Louis gave up. “Yeah. Is that all?”
“I hope so,” Mr. Saunders said, and then he exited the gym through the big doors, with Louis right behind him.
The rest of the students dispersed then, mostly talking about Louis Caselli, if he was a real jerk, or a real rebel, or real stupid, or real brave, or what. They left the gym the way passengers leave an aircraft, some hurrying to be ahead of everyone else, some lingering to be last, and most—absent-mindedly—crowding along together between first and last. Mikey lingered, so Margalo lingered with her. Just like last year, they had the same afternoon classes, because they were in the same seminar with the same teacher as last year. Being in the same seminar meant that Mikey and Margalo took earth science together, and the tech courses, too—home ec, industrial arts, computer. Margalo usually reviewed her science notes during those tech classes, while Mikey accused her of trying to get the better grade in science, then went on to accuse her of being overly competitive. “You have everything except math and science to be best at,” Mikey reminded her. “Except sports, too,” Margalo reminded her, and “Except sports,” Mikey agreed. “And cooking.” Mikey nodded. “And these tech courses, all of them,” Margalo reminded her, but Mikey maintained, “That doesn’t mean you can’t let me keep science. I don’t know what’s wrong with you this year. Next thing I know, you’ll be in some A-level math class,” she said, and they both laughed. Margalo and math began with the same letter, but that was as far as it went.

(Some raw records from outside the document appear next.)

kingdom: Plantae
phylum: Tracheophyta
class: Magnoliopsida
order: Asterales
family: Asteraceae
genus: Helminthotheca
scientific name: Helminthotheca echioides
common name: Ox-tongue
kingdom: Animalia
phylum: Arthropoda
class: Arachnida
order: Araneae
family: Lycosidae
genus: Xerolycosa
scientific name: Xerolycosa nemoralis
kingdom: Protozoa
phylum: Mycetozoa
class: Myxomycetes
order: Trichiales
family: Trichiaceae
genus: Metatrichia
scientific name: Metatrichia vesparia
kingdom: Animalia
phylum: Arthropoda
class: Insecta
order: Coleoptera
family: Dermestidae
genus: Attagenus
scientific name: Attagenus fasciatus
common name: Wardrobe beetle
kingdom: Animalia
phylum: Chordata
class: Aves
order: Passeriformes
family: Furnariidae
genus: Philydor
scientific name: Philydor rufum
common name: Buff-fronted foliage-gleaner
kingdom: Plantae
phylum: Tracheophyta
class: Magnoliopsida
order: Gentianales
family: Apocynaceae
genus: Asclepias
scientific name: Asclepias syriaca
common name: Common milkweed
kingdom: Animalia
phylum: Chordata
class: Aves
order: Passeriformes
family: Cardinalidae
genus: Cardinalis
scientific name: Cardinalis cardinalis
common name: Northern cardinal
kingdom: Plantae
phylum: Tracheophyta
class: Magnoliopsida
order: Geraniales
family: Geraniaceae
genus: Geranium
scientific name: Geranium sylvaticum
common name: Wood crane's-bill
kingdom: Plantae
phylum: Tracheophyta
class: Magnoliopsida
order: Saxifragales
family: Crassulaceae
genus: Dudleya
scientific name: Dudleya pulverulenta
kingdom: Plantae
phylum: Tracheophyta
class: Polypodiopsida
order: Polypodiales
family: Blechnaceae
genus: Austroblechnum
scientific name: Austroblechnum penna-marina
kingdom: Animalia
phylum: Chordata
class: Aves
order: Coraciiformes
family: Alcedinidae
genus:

They had seminar to get to now and books to take from their lockers, but Mikey didn’t seem to be in any hurry to leave the gym. She hung around so long that the students from the next class started to drift back into the big room in shorts and T’s. Still Mikey didn’t get herself out the door, even though this was a boys’ gym class—
And then it all made sense to Margalo. “Let’s go, Mikey,” she urged. “I’m going,” she announced.
Slowly, Mikey drifted toward the door. Her lingering paid off, because just as they were coming out Shawn was entering. “Hey, Shawn,” Mikey said. And stopped.
“Hi,” he answered, moving on into the gym.
“See you,” Mikey said to his back. She walked on a few slow steps, dragging behind Margalo like some little red wagon. Then she caught up.
“He didn’t say anything to me,” she told Margalo. “I mean, right after. But he had gym to get changed for. But he could have said something. But he did say hi. But he didn’t . . .” She was quiet, thoughtful, for a few paces before she asked, “Do you think he’ll ask me to the dance?”